Kudos to NCMR for creating spaces where we can talk about the different ways that communities of color, women and queer folks have used media change and media activism to educate our communities and work for a just and fair media. But our work is till cut out for us. According to Carol Jenkins at the Women Media Center,

According to various studies, women hold only 3 per cent of “clout” positions in the media (“The Glass Ceiling Persists,” Annenberg, 2003). Only a quarter of the newsrooms are led by women (Dates 2007, Cramer 2007, Nicholson 2007, Media Management Center), while women hold only a quarter of jobs as syndicated opinion writers at our newspapers (Estrich 2005, Pollitt 2005). Women online are facing the same fate. Across all platforms, women are missing. Women of color are the most invisible of all.

Minority ownership is just as tenuous. According to Reclaim the Media

The state of minority media ownership in America is in crisis. According to a study by the nonprofit, nonpartisan group Free Press, people of color own just three percent of all local TV stations and eight percent of all local radio stations, even though they make up 35 percent of the U.S. population.

A media justice agenda would target the structural forms of oppression that create these disparities in ownership and that also lead to this "crisis of representation" for disenfranchised communities.

The media is an issue of life and death. Blogging, vlogging, independent and alternative media are all ways we have started to retell our stories. But without changing the mainstream media, without fighting for a fair and just media, and for our fair and equitable access to the media, the mainstream media will continue to set the agenda for the way we tell our stories. We are always responding to biased coverage and forced into a defensive position as opposed to setting the agenda ourselves. We can tell our stories till we are blue in the face, but if we are still playing by their rules, our stories are never told the way we want them to be.

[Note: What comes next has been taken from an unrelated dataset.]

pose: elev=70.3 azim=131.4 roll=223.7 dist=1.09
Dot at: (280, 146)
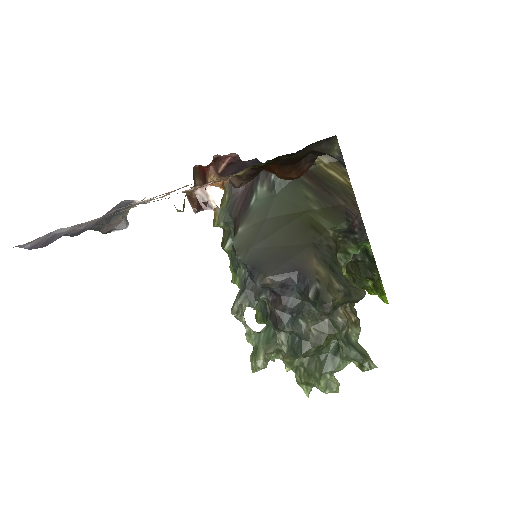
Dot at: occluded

@NCMR: Great day of Media Justice

So, we are running out the door to the Media and Democracy Coalition party, but I had a great and fulfilling day including meeting some great bloggers (Jenn Pozner, Baratunde Thurston, Matt Stoller, and if I forgot any others than shout out in comments!) and shared our ideas on media policy change, activism, and internet tools and how it relates to the communities that we work with. I also met some amazing organizers and activists.

I am so hyper and full of information and will definitely have some more substantive posts tomorrow about content, but all the panels I hit today were excellent. If you are around I will be that MAGnet table tomorrow morning from 8-10 so come say hello.

@NCMR 2008: Opening Plenary-Media at a Critical Juncture

I am watching the amazing Adrienne Marie Brown ED of the Ruckus Society, activist, singer and gal pal is keeping it real about the necessity for the media reform movement to be accountable to community organizers in this morning's key note. This is going to be a theme throughout the conference for me. Media justice is not just about inviting us community groups to the table of your reform agenda, but letting us set the agenda through our grassroots work.

You can listen live here.

She also gave CMJ and MAGnet a shout out as an example of community based activism around media policy. YAY!